··· Recorded data

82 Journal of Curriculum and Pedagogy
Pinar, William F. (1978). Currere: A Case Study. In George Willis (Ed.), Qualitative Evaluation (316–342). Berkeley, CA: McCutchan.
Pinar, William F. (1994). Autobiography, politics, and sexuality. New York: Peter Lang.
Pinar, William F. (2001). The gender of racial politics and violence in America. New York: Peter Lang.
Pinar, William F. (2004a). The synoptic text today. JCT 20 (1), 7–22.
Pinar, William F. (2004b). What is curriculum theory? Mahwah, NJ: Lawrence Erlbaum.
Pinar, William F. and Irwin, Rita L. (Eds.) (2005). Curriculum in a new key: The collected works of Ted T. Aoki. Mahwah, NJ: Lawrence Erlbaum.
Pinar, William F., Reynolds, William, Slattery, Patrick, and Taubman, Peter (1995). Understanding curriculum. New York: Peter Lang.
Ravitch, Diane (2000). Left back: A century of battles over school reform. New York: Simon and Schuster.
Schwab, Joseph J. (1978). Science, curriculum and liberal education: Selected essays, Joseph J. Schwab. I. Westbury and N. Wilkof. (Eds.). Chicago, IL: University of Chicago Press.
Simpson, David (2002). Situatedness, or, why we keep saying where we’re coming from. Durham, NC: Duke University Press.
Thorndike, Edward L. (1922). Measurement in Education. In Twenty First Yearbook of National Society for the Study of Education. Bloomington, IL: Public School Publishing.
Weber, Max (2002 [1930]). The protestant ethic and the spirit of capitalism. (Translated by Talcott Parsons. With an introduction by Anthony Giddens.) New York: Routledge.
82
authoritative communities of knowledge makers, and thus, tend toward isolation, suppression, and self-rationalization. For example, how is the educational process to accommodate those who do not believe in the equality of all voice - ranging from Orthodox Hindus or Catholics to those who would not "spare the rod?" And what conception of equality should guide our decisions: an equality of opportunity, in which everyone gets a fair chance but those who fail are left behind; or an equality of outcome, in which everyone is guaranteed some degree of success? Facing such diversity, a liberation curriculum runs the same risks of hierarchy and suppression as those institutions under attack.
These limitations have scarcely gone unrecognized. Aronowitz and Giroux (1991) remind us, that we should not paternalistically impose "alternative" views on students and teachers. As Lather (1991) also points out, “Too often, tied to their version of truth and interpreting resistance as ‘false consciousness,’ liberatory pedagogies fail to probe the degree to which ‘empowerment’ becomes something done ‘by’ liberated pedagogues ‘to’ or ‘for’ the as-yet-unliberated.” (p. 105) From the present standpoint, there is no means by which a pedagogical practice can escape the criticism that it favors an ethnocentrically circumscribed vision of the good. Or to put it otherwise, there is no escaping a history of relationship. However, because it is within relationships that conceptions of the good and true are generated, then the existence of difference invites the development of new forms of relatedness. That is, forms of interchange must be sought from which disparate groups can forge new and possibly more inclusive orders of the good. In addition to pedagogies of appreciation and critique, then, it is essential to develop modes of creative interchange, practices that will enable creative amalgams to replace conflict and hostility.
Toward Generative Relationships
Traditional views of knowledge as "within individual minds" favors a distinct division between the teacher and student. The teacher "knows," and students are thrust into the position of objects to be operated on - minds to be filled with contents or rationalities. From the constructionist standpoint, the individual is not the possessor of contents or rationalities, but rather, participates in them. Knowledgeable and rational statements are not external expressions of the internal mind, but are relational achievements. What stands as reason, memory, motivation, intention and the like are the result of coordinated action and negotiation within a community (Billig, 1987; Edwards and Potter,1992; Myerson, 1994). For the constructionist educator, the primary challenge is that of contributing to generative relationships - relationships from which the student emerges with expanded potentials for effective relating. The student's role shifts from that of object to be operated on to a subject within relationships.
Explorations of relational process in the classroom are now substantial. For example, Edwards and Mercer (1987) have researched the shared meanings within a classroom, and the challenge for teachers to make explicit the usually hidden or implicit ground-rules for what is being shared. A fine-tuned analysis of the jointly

······

Problem
Every line from the line containing "Pinar, William F. (2004b)." through the line containing "Pinar, William F., Reynolds, William, Slattery, Patrick, and" in the records above must be retyped exactly. Leave out the rest.

Result of the exercise
Pinar, William F. (2004b). What is curriculum theory? Mahwah, NJ: Lawrence Erlbaum.
Pinar, William F. and Irwin, Rita L. (Eds.) (2005). Curriculum in a new key: The collected works of Ted T. Aoki. Mahwah, NJ: Lawrence Erlbaum.
Pinar, William F., Reynolds, William, Slattery, Patrick, and Taubman, Peter (1995). Understanding curriculum. New York: Peter Lang.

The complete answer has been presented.